What needs to be done: Return all of the listing word for word; the pictures stay out.

Data section:
──────

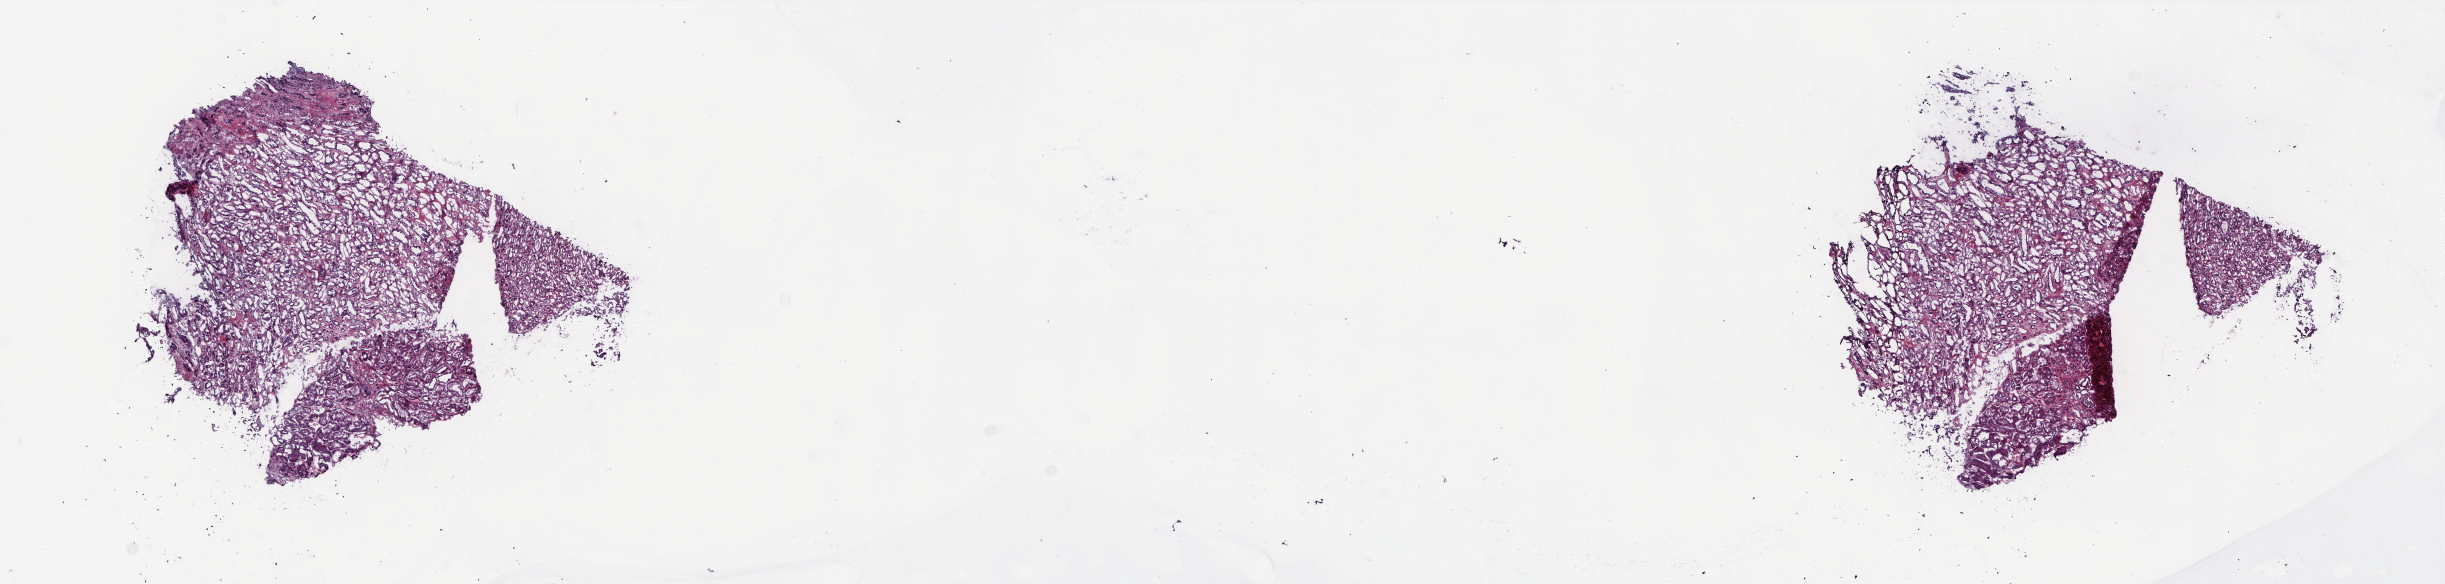
Whole-slide histology image, Hematoxylin and eosin (H&E) stained, whole scanned area (about 19.7 x 4.7 mm, from a 20x scan) shown as a low-resolution overview. Frozen section from the top of the tissue portion. Sample: solid tissue normal (non-tumour tissue), kidney. Male patient; age at initial diagnosis 57 years. Pathologist review of this section (percent, as recorded): tumour cells 0%, tumour nuclei 0%, normal cells 80%, stromal cells 20%, necrosis 0%. Inflammatory infiltration, as recorded: lymphocyte infiltration 0%, monocyte infiltration 0%, neutrophil infiltration 0%.
* this section: solid tissue normal (non-tumour) sample from the same patient
* patient diagnosis: Papillary adenocarcinoma, NOS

──────

Problem solution:
Whole-slide histology image, Hematoxylin and eosin (H&E) stained, whole scanned area (about 19.7 x 4.7 mm, from a 20x scan) shown as a low-resolution overview. Frozen section from the top of the tissue portion. Sample: solid tissue normal (non-tumour tissue), kidney. Male patient; age at initial diagnosis 57 years. Pathologist review of this section (percent, as recorded): tumour cells 0%, tumour nuclei 0%, normal cells 80%, stromal cells 20%, necrosis 0%. Inflammatory infiltration, as recorded: lymphocyte infiltration 0%, monocyte infiltration 0%, neutrophil infiltration 0%.
* this section: solid tissue normal (non-tumour) sample from the same patient
* patient diagnosis: Papillary adenocarcinoma, NOS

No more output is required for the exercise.